Location
- Country: United States
- State: New York
- County: Greene

Physical characteristics
- Source: Kaaterskill Wild Forest, Catskill Park
- • location: Kaaterskill Wild Forest, Haines Falls, New York
- • coordinates: 42°13′18″N 74°05′13″W﻿ / ﻿42.22167°N 74.08694°W
- Mouth: Catskill Creek
- • location: Cauterskill, New York
- • coordinates: 42°13′18″N 73°53′15″W﻿ / ﻿42.22167°N 73.88750°W

= Kaaterskill Creek =

Kaaterskill Creek is a 25.9 mi tributary of Catskill Creek in Greene and Ulster counties in New York. Via Catskill Creek, it is part of the Hudson River watershed.

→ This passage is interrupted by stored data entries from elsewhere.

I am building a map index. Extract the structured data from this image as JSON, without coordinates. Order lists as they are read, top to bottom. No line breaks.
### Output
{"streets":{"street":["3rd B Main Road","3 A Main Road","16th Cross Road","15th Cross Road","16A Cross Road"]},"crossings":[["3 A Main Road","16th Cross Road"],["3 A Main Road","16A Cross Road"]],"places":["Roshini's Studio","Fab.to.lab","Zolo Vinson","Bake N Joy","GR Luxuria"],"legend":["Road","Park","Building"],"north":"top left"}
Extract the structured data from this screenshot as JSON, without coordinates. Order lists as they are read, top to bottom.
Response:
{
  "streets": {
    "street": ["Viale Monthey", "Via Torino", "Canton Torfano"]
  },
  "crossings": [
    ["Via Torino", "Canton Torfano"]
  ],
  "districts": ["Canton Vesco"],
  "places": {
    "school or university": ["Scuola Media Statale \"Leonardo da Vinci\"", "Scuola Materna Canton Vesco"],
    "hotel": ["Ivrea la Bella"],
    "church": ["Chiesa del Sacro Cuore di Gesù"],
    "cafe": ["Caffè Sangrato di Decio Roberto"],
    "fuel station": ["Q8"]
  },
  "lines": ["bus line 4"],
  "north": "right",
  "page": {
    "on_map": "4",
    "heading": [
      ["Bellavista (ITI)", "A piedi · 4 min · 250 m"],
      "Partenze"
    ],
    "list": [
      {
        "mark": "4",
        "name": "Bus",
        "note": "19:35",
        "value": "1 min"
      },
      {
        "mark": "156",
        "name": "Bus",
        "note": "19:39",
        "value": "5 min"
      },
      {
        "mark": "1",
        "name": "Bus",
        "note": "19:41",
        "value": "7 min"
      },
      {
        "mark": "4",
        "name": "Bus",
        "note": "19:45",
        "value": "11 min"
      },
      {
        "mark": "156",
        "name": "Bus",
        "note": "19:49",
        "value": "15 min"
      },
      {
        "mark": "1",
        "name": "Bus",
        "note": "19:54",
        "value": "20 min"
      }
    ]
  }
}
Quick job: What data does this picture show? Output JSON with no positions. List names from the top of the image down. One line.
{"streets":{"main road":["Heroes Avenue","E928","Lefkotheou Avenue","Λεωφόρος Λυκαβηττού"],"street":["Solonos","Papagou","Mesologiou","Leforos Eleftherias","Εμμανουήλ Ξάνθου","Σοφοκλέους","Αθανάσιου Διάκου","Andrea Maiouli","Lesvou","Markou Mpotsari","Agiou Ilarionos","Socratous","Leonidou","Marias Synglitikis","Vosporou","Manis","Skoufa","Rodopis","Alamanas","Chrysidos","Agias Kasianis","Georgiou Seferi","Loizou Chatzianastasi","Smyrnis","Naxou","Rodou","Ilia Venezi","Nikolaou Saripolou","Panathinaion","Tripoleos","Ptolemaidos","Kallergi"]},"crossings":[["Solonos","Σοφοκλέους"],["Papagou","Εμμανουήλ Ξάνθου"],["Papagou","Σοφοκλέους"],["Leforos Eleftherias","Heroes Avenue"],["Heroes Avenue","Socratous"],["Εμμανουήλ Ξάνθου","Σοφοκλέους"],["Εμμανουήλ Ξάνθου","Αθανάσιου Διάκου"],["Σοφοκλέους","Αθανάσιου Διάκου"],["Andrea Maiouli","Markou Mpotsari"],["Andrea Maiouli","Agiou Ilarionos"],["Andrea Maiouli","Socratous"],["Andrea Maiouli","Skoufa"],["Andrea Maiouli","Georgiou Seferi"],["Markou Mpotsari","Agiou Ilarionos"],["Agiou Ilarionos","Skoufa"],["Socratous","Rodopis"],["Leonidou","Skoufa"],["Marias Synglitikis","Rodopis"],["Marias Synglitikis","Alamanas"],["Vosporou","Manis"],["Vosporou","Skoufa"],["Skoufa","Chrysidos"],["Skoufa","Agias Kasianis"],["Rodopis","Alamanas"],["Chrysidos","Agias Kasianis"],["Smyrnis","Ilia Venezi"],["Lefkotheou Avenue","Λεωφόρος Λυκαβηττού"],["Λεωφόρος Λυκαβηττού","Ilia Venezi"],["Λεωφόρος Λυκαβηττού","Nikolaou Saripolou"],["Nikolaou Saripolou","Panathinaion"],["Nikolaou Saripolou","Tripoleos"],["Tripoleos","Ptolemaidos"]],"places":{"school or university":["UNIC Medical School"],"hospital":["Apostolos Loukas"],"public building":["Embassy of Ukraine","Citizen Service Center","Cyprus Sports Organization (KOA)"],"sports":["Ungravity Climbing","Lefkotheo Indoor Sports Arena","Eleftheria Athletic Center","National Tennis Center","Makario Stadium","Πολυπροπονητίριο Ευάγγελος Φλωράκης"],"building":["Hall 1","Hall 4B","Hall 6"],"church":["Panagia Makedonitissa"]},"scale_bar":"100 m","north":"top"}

Kaaterskill Creek rises in the town of Hunter within the Catskill Forest Preserve, northwest of the village of Tannersville. It flows south to the hamlet of Haines Falls, where it turns east and drops precipitously into Kaaterskill Clove, paralleled by New York Route 23A and receiving Spruce Creek from the north, which drops over Kaaterskill Falls. Kaaterskill Creek exits the mountains at the hamlet of Palenville and takes a zigzag course, crossing back and forth between Greene and Ulster counties, before finally turning northeast and flowing to its mouth at Catskill Creek near Cauterskill, New York, just west of the village of Catskill.